Want to build a campground, or as they were known during the day, an auto camp? Forget it. This neighborhood was definitely not buying any such proposal.
Our timeframe for this vignette is the mid 1920s. We’ll remember that at this point, Alameda Park is experiencing exponential growth…the previous few years outpacing all other years combined. There was much new construction, but still many vacant lots, some brush fields, and a sense that while we were the “Tuxedo of Portland,” as claimed in the real estate development ads, we were still on the outskirts of Portland.
That’s when our predecessors first learned about a proposal to build an auto campground right here on our doorstep at 33rd and Mason.

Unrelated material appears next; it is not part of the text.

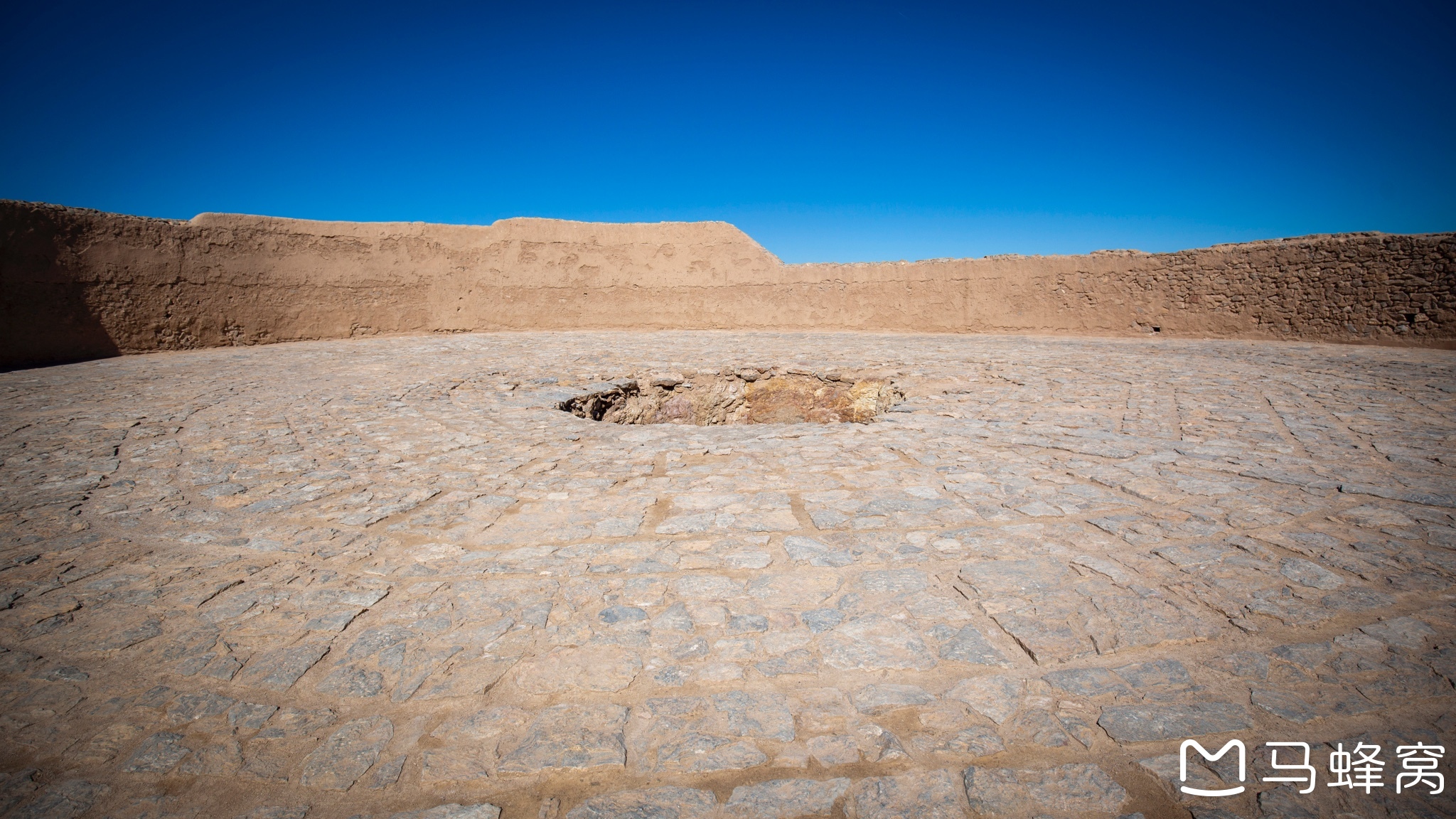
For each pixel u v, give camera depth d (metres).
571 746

The 15-acre wooded parcel that is today’s Wilshire Park was then part of the Jacob Kamm estate. Kamm (1823-1912) was one of Portland’s wealthiest residents, making his fortunes in the steam navigation business. He also dabbled in real estate investment and had strategically purchased parcels downtown and at the edges of Portland, including the 15 acres of woods just north of the Alameda Ridge. When he died in 1912, his estate was valued at $4 million. Sorting out the estate took years and was frequently in the press. Up here in Alameda, Kamm’s trees kept growing.

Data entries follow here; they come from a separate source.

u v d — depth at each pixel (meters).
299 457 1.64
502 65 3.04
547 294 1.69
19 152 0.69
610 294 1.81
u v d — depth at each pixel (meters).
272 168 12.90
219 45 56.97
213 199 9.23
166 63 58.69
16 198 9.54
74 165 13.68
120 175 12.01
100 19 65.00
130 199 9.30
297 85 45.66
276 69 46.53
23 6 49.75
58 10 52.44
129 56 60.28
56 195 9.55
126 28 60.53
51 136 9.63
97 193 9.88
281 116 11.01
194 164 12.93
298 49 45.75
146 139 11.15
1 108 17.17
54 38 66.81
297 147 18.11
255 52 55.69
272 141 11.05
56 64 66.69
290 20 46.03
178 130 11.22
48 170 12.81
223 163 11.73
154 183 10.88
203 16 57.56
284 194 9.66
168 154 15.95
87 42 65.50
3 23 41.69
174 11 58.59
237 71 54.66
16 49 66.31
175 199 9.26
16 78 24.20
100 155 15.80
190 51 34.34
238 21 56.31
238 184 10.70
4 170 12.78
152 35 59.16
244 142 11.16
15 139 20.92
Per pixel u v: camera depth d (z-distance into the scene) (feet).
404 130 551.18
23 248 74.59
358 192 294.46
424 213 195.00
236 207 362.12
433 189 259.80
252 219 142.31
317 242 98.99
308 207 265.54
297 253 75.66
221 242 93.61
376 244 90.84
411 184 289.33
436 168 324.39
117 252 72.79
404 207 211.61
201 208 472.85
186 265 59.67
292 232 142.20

So when a plan came along to do something with the property, reported in an innocuous story in the September 12, 1920 edition of The Oregonian, some readers may have just looked at it as another business pitch. Commissioner Stanhope S. Pier was in charge of this idea:
Tourist parks or auto camps were not that uncommon here in Portland and elsewhere. The car was a new toy and tool, and as people traveled the countryside, they needed a place to land temporarily as they explored the area. Think of a KOA campground. Let’s just say that auto camps were in the public consciousness of the day: an enjoyable, convenient and necessary extension of car travel. Here’s a photo from the City of Portland Archives showing one such camp in 1925, somewhere on the Westside.
But after reading the September 12th story, it took Alameda residents only a matter of hours to get up a protest to Commissioner Pier, which eventually turned into a petition drive and then a forceful meeting with Mayor Baker and City Council. In The Oregonian story from October 7, 1920 below, be sure to have a look at the fourth paragraph and its description of Alameda as a “quiet, refined district, composed of a home loving people…”
Faced with a petition and local uproar, City Council had to schedule some time to let Alameda vent and make its case. Below, in the story the next day, October 8, 1920, check out the fourth paragraph, where a description of Alameda’s winding streets, considered an asset by some developers, is spun as a liability when it comes to serving the needs of the traveling public.
In the following day’s story, with some plausible deniability and backpedalling by Pier, City Council quickly reversed direction on the plan and endorsed the neighborhood notion of playgrounds and open parks.
Eventually, the city found property and built an auto park near Peninsula Park in the vicinity of Ainsworth and Albina. Here’s another photograph. The topic of the Kamm Estate goes quiet then, resurfacing six years later in the September 10, 1926 edition of The Oregonian (below)as one of several city park needs being considered.
It would take another seven years until 1933—with the property still connected to the Kamm estate—that the city would seriously consider the idea.